Meanings of Contingency Management in Drug Treatment
The term “contingency management” may have different meanings, depending on how this approach to drug treatment is operationalized in a particular study. This article aims to help the reader understand what subjects in a contingency management drug treatment program might experience. The reader may then have a better sense of whether contingency management would be useful in his or her own addiction treatment or drug rehab program. Although scientists will be interested in the operational differences between different approaches to contingency management, here we will consider the range of contingency management procedures that have typically been used in drug treatment studies, and how these procedures compare with the contingency management that parents might apply to their children in drug treatment.
What is it Like to Receive Contingency Management?
As a subject, you return to the study site up to several times per week, to provide a urine sample. The number of times you need to test will depend on the substances being studied. If your study is focused on marijuana, coming to be tested once per week is sufficient, because evidence of marijuana stays in the body longer than it does for other drugs. If the study involves alcohol, stimulants (such as cocaine or amphetamine), or opiates (such as heroin or morphine) then two drug tests per week will not allow much time to use and not get caught. Three times a week testing would be sufficient to catch any slip that occurred.

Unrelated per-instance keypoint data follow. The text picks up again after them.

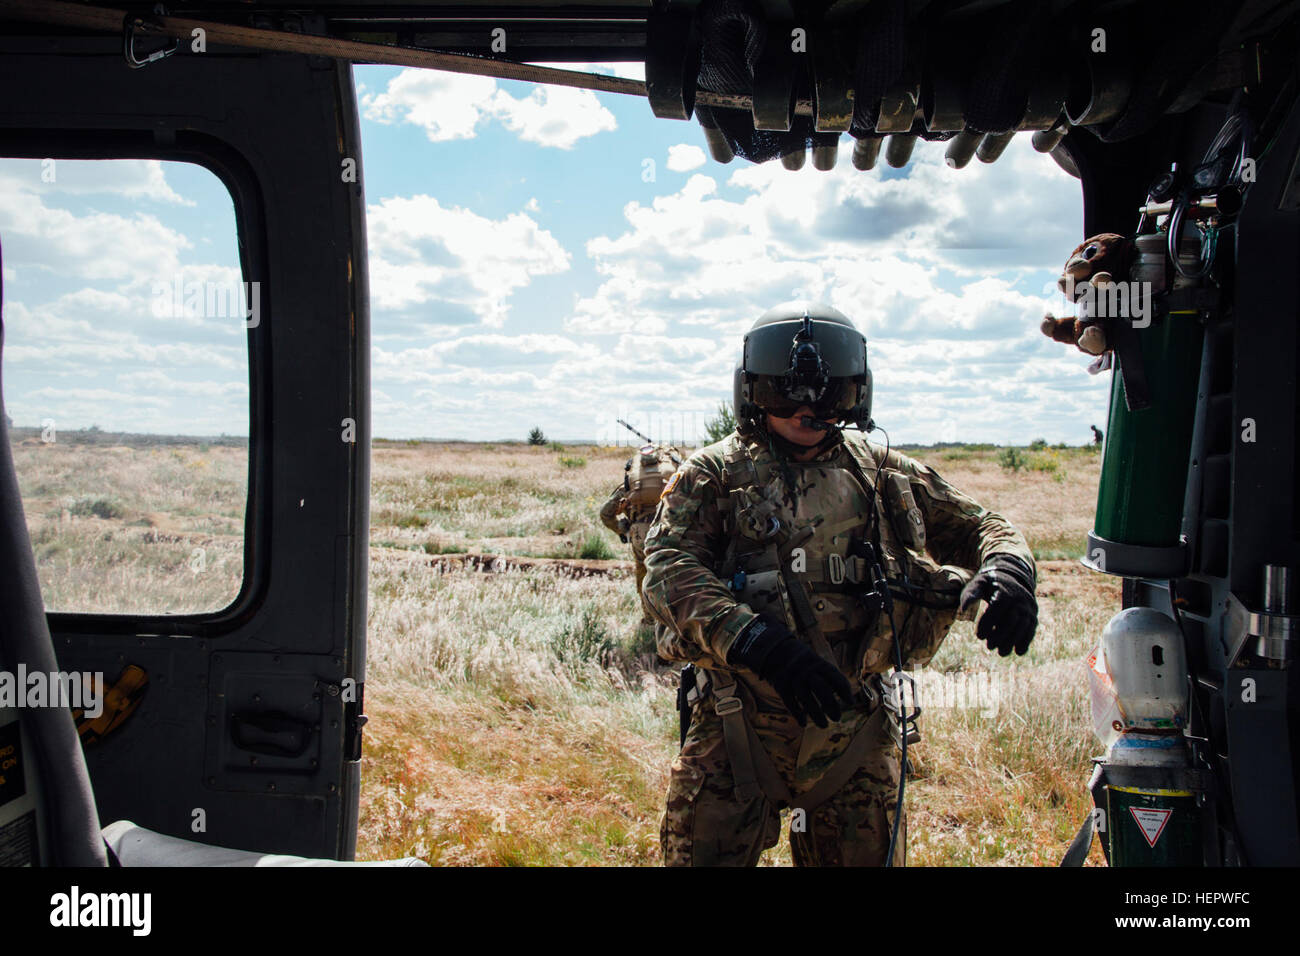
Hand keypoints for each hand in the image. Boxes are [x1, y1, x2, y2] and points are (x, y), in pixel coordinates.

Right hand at [727, 616, 854, 727]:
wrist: (774, 649)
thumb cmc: (802, 660)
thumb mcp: (815, 661)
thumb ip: (828, 675)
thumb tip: (846, 693)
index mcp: (818, 663)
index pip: (835, 677)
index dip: (844, 690)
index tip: (851, 702)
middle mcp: (807, 670)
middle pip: (822, 690)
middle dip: (831, 706)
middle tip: (837, 718)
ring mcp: (793, 678)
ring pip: (807, 699)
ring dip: (816, 715)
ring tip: (824, 725)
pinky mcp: (781, 685)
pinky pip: (790, 702)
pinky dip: (797, 714)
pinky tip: (804, 723)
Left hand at [959, 554, 1037, 655]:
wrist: (1012, 577)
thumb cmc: (990, 583)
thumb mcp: (979, 583)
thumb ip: (971, 594)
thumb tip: (962, 609)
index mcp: (1003, 591)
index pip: (996, 609)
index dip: (987, 624)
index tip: (979, 636)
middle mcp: (1018, 599)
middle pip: (1011, 620)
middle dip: (1000, 636)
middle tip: (989, 647)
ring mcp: (1027, 607)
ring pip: (1023, 626)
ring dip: (1013, 642)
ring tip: (1002, 653)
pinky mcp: (1032, 614)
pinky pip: (1032, 628)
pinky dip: (1027, 640)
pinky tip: (1019, 652)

If your urine test is negative (meaning that no drug is found), then you receive the reward. The reward is a voucher, a piece of paper that authorizes you to “purchase” something, either a product or a service, from the merchants that have agreed to participate, or perhaps from the study “store” itself. To make the vouchers valuable, the researchers might interview the subjects to find out what appeals to them. For instance, if your voucher were only good to purchase foods you do not enjoy eating, the voucher would not be valuable to you. Vouchers that are not valuable are not motivating.
Sometimes the rewards increase as you continue to abstain. For instance, if you get one voucher for your first clean test, you might get two at your second or later test. If the rewards keep getting bigger, they can become very motivating. This aspect of contingency management is similar to life, where after working hard at something for a long time, you have more invested, and more to lose. Scientists can be particularly interested in this aspect of contingency management. How big a reward is needed for it to be motivating? How much does a reward need to increase, and how fast, for success to be maintained? Might the rewards ever be too big and too fast, such that the subject perhaps thinks: “I’ll use for a while, then I’ll be back to big rewards in no time!”
A significant aspect of contingency management studies is that they often involve subjects for whom the vouchers are significant. If you are a resident in a private drug treatment program, a voucher to purchase something you can easily purchase with your own money will probably not be very motivating. If you do not have much of your own money, the vouchers can be motivating, at least in the short term.
Ironically, however, many of the individuals in drug treatment, even expensive private programs, are on a contingency management program, but of a very different type than one that involves vouchers. Because many individuals in drug treatment are paid for by their parents, it is easy to imagine that the parents have “contingencies” in mind. These contingencies (rewards and also punishments) are often much bigger than vouchers and operate over longer time frames. Because of the size of the rewards, the presence of punishments also, and the extended time frames (vs. getting a reward one or more times per week), the way parents use contingency management is very different than contingency management in scientific studies. For now “parental contingency management” is not well studied. It has been largely guided by the clinical judgment of the professionals advising the parents, or by the parents themselves.